_What needs to be done_
Rewrite the lines starting at the one containing "P2 (PM2.5), P1 (PM10)" and ending at the one containing "Is there a majority slice in this chart?", replacing "tallest" with "highest" and leaving everything else unchanged.

___ Material supplied

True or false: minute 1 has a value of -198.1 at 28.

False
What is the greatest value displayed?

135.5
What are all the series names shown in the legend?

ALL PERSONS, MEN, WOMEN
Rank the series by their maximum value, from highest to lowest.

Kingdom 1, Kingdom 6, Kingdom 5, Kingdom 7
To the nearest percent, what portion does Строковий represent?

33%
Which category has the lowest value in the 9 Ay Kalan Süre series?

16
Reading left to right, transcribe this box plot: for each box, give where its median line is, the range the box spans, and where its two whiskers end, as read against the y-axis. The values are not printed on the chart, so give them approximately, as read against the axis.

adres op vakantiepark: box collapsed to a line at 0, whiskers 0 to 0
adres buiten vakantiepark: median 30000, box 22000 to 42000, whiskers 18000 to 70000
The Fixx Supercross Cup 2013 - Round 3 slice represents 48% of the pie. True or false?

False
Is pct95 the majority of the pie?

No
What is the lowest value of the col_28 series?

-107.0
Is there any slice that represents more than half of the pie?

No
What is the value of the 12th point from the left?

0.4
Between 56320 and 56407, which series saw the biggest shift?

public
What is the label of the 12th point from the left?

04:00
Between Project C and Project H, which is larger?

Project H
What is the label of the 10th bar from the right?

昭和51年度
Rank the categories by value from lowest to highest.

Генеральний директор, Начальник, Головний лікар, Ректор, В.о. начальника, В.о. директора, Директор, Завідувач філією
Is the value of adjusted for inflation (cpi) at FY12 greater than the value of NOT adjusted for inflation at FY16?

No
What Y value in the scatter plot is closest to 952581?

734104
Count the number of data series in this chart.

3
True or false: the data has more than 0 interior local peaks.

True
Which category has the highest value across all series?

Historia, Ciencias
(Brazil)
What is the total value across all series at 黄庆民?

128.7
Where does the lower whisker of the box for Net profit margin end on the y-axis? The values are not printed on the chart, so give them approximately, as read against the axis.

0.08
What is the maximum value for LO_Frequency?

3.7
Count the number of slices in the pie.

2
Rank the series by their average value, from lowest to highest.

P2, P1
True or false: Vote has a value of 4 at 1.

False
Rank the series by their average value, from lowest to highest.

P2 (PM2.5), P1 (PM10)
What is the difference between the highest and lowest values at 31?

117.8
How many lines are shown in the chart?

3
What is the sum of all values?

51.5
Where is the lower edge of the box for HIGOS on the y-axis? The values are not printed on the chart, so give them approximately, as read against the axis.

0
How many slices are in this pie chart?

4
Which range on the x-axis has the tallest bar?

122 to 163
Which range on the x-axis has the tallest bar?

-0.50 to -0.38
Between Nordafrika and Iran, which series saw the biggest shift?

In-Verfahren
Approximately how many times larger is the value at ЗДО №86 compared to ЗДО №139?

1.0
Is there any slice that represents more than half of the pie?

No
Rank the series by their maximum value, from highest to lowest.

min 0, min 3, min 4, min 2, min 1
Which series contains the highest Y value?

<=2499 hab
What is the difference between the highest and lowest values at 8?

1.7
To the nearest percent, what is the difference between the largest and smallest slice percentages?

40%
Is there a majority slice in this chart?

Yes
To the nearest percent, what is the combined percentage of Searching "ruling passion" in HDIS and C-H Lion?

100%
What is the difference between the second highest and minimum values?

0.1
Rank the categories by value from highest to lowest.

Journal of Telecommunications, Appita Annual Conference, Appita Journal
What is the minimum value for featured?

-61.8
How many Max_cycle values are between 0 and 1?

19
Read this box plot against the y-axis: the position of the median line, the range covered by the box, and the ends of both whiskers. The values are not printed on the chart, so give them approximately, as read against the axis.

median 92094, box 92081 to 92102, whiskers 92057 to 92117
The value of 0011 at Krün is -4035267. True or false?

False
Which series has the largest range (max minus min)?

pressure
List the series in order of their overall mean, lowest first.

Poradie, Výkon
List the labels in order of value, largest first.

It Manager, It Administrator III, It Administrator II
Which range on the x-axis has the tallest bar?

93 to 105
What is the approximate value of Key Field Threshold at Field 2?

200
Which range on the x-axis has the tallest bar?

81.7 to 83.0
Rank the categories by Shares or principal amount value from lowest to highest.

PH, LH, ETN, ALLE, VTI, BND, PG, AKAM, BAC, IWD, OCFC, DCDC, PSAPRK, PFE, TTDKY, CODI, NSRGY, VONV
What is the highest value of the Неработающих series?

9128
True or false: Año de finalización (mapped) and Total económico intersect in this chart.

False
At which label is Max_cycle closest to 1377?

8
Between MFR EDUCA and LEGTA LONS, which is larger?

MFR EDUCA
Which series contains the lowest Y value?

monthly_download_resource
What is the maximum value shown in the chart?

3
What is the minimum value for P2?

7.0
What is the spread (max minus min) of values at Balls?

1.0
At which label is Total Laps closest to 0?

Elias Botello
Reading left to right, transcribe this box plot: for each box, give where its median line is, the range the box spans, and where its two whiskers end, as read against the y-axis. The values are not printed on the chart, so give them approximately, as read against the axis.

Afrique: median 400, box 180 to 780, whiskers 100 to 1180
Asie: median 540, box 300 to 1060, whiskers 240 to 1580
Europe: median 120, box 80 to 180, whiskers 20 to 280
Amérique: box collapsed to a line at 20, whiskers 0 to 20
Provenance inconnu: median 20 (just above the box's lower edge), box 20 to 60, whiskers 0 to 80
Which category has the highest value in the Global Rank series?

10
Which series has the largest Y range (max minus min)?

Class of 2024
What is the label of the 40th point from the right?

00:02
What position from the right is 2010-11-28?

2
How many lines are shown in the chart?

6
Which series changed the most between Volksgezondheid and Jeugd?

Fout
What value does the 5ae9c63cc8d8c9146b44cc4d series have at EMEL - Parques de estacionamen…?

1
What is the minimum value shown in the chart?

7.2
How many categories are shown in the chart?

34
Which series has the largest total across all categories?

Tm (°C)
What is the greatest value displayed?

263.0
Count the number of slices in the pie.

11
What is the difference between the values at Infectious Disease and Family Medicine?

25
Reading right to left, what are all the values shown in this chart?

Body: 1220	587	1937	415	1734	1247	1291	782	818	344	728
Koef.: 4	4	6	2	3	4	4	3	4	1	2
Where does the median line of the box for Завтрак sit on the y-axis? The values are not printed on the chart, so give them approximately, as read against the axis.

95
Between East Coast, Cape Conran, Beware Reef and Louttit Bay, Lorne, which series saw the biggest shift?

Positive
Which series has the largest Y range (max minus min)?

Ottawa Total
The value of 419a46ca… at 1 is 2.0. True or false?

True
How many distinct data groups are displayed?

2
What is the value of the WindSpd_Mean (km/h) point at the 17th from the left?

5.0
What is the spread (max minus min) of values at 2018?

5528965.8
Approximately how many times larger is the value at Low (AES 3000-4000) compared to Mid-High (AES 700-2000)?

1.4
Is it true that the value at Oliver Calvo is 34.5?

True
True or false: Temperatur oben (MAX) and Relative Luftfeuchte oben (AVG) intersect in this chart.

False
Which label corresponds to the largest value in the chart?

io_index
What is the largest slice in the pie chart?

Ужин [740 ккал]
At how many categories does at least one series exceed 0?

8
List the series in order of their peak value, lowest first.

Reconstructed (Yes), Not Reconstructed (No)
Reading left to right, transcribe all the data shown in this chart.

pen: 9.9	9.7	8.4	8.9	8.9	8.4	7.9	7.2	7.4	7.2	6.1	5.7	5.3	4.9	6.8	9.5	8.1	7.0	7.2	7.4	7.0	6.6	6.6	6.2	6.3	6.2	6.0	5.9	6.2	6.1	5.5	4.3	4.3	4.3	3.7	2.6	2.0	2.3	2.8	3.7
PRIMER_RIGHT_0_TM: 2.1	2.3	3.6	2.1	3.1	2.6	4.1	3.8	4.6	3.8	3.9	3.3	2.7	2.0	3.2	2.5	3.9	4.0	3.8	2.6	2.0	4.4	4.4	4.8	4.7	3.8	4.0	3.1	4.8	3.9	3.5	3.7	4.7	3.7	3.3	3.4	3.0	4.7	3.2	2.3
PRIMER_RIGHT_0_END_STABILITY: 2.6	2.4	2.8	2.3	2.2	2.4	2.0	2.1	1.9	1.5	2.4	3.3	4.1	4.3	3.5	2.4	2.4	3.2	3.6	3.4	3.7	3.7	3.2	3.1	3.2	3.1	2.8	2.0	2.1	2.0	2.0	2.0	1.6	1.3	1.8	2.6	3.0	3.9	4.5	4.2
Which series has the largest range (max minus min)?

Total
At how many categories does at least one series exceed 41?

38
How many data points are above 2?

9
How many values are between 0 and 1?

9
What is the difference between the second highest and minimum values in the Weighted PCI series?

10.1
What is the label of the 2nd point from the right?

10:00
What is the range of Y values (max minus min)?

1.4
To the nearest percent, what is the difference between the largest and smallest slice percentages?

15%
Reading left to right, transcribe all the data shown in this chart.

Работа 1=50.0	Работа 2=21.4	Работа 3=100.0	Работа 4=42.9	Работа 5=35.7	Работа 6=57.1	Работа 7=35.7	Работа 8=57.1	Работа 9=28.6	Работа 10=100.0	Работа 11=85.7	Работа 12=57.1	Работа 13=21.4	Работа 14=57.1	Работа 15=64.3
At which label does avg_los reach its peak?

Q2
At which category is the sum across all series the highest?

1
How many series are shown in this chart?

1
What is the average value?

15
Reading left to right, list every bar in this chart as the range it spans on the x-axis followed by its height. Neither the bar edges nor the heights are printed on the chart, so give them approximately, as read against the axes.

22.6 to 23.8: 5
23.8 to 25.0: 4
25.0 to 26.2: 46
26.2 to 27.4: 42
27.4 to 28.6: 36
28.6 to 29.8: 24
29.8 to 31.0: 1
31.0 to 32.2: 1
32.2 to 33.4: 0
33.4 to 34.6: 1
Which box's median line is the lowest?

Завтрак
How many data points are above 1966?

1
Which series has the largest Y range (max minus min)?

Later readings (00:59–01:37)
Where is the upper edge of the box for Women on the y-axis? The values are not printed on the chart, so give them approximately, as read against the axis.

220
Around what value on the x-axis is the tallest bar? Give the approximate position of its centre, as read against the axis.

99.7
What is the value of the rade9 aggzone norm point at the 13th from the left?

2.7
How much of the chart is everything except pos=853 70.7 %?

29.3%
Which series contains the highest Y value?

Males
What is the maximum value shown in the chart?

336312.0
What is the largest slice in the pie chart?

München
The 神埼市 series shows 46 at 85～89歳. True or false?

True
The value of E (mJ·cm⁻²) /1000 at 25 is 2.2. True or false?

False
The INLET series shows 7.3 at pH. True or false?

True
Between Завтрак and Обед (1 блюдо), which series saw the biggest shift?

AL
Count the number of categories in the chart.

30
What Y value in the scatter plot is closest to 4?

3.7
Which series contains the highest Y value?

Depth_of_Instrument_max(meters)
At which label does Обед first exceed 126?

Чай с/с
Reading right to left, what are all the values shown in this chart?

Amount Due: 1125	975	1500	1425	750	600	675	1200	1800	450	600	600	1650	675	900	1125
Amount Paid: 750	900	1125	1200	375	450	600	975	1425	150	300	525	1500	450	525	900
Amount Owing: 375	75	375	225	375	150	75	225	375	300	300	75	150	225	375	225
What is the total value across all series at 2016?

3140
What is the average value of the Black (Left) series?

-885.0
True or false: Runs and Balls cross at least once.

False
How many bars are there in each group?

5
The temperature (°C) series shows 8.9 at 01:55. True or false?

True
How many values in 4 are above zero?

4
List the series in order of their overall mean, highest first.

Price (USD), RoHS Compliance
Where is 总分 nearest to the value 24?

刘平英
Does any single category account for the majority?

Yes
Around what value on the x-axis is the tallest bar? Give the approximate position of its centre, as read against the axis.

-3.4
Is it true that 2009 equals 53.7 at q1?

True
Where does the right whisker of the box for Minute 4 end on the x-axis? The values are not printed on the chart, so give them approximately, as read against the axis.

______

_Exercise response_
P2 (PM2.5), P1 (PM10)
What is the difference between the highest and lowest values at 31?

117.8
How many lines are shown in the chart?

3
What is the sum of all values?

51.5
Where is the lower edge of the box for HIGOS on the y-axis? The values are not printed on the chart, so give them approximately, as read against the axis.

0
How many slices are in this pie chart?

4
Which range on the x-axis has the highest bar?

122 to 163
Which range on the x-axis has the highest bar?

-0.50 to -0.38
Between Nordafrika and Iran, which series saw the biggest shift?

In-Verfahren
Approximately how many times larger is the value at ЗДО №86 compared to ЗДО №139?

1.0
Is there any slice that represents more than half of the pie?

No
Rank the series by their maximum value, from highest to lowest.

min 0, min 3, min 4, min 2, min 1
Which series contains the highest Y value?

<=2499 hab
What is the difference between the highest and lowest values at 8?

1.7
To the nearest percent, what is the difference between the largest and smallest slice percentages?

40%
Is there a majority slice in this chart?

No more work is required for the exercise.